[TASK TO COMPLETE]
All of the entries below are to be copied word for word.

[SUPPLIED RECORDS]
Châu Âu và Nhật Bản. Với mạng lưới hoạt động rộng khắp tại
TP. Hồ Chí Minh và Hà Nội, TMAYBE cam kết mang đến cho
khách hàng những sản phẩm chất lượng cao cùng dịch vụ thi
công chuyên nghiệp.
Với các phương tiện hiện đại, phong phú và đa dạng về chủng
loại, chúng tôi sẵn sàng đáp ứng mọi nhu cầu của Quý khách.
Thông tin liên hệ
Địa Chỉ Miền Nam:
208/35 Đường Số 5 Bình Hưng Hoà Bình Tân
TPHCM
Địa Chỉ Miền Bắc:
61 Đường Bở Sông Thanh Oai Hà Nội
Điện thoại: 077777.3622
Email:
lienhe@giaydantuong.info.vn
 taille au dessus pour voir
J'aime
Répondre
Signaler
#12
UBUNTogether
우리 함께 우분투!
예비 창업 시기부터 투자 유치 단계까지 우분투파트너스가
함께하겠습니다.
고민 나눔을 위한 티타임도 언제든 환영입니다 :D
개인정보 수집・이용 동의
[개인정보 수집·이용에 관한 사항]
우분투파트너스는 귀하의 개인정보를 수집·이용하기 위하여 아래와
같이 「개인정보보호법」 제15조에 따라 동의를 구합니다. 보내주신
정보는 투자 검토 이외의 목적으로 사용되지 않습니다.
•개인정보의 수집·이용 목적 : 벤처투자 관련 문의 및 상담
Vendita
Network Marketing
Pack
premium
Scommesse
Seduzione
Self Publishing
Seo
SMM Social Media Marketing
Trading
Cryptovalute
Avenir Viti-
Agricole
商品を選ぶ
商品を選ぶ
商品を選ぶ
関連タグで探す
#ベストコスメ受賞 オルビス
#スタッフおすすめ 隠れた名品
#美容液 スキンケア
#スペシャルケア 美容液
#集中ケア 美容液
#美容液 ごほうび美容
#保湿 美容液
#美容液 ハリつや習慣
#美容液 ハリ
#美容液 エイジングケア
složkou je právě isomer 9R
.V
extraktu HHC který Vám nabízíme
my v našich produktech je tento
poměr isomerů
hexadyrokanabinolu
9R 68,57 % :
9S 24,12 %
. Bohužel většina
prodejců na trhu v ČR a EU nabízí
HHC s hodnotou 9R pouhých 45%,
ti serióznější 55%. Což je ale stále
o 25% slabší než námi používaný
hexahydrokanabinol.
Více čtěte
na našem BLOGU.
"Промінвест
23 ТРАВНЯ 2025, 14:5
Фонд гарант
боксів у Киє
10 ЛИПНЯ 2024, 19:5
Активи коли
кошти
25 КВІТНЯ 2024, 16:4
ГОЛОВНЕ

[RESPONSE TO THE TASK]
Châu Âu và Nhật Bản. Với mạng lưới hoạt động rộng khắp tại
TP. Hồ Chí Minh và Hà Nội, TMAYBE cam kết mang đến cho
khách hàng những sản phẩm chất lượng cao cùng dịch vụ thi
công chuyên nghiệp.
Với các phương tiện hiện đại, phong phú và đa dạng về chủng
loại, chúng tôi sẵn sàng đáp ứng mọi nhu cầu của Quý khách.
Thông tin liên hệ
Địa Chỉ Miền Nam:
208/35 Đường Số 5 Bình Hưng Hoà Bình Tân
TPHCM
Địa Chỉ Miền Bắc:
61 Đường Bở Sông Thanh Oai Hà Nội
Điện thoại: 077777.3622
Email:
lienhe@giaydantuong.info.vn
 taille au dessus pour voir
J'aime
Répondre
Signaler
#12
UBUNTogether
우리 함께 우분투!
예비 창업 시기부터 투자 유치 단계까지 우분투파트너스가
함께하겠습니다.
고민 나눔을 위한 티타임도 언제든 환영입니다 :D
개인정보 수집・이용 동의
[개인정보 수집·이용에 관한 사항]
우분투파트너스는 귀하의 개인정보를 수집·이용하기 위하여 아래와
같이 「개인정보보호법」 제15조에 따라 동의를 구합니다. 보내주신
정보는 투자 검토 이외의 목적으로 사용되지 않습니다.
•개인정보의 수집·이용 목적 : 벤처투자 관련 문의 및 상담
Vendita
Network Marketing
Pack
premium
Scommesse
Seduzione
Self Publishing
Seo
SMM Social Media Marketing
Trading
Cryptovalute
Avenir Viti-
Agricole
商品を選ぶ
商品を選ぶ
商品を選ぶ
関連タグで探す
#ベストコスメ受賞 オルビス
#スタッフおすすめ 隠れた名品
#美容液 スキンケア
#スペシャルケア 美容液
#集中ケア 美容液
#美容液 ごほうび美容
#保湿 美容液
#美容液 ハリつや習慣
#美容液 ハリ
#美容液 エイジングケア
složkou je právě isomer 9R
.V
extraktu HHC který Vám nabízíme
my v našich produktech je tento
poměr isomerů
hexadyrokanabinolu
9R 68,57 % :
9S 24,12 %
. Bohužel většina
prodejců na trhu v ČR a EU nabízí
HHC s hodnotou 9R pouhých 45%,
ti serióznější 55%. Což je ale stále
o 25% slabší než námi používaný
hexahydrokanabinol.
Více čtěte
na našem BLOGU.
"Промінвест
23 ТРАВНЯ 2025, 14:5
Фонд гарант
боксів у Киє
10 ЛИПНЯ 2024, 19:5
Активи коли
кошти
25 КВІТНЯ 2024, 16:4
ГОЛОВНЕ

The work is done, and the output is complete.